# abs



## craigybabes (Feb 12, 2006)

hya gents i was just wondering if there would be any point in traing abs? it might seem a strange question but i dont carry much body fat around my gut area or any where else to be honest and even as im bulking ive still got a fully developed 6 pack would there be any point?


----------



## Fitchick (Mar 31, 2006)

I know that you were asking the lads this but i thought id answer. Hope you dont mind.

I think its good to train every body part, even if you can see it clearly. I think it keeps them firm and a girls do like a nice firm 6 pack. (Not that its the only reason to train them!)

Abi

:wink:


----------



## BL1 (Jan 8, 2006)

craigybabes said:


> hya gents i was just wondering if there would be any point in traing abs? it might seem a strange question but i dont carry much body fat around my gut area or any where else to be honest and even as im bulking ive still got a fully developed 6 pack would there be any point?

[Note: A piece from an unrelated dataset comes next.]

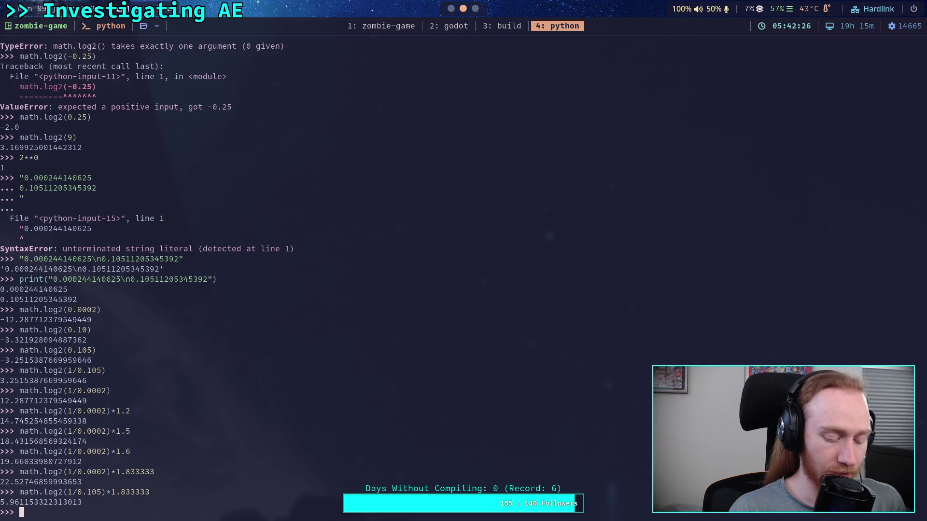
# Step: Evaluate 1/1.2, which returns 0.8333333333333334
pyautogui.write('1/1.2')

B*STARD !! You make having a 6-pack sound like a disadvantage LOL

I'd still train your abs for core stability and so they grow at the same rate as other bodyparts. However, if you do squats, deads etc and make a consious effort of contracting the abs - this can sometimes be sufficient IMO.


----------



## craigybabes (Feb 12, 2006)

well firstly im allways up for advice man or woman and secondly i train 4 nites a week ,see ive always thought that training abs is a waste of energy and calories would it be a good idea to train them 4 nites a week or just once a week and what are the best exercises? cheers


----------



## craigybabes (Feb 12, 2006)

and while you are at it ladies ive started going on the sunbed to put a bit of colour on me cos im gost white and all i seem to do id go bright red is there any sort of creams i can use prior to going on the sunbed that will help me go brown? thanx


----------



## BIG-UNC (Feb 27, 2006)

HP sauce the brown one....but whatch what your doing cos you need to start off slowly and work your way up to a full bottle ew.lol


----------



## craigybabes (Feb 12, 2006)

well uve hit the nail on the head cos ive been using tomato sauce that must be where im going wrong!


----------



## Aftershock (Jan 28, 2004)

craigybabes said:


> well firstly im allways up for advice man or woman and secondly i train 4 nites a week ,see ive always thought that training abs is a waste of energy and calories would it be a good idea to train them 4 nites a week or just once a week and what are the best exercises? cheers


Just hit them once a week mate, breef and intense, none of this high rep stuff.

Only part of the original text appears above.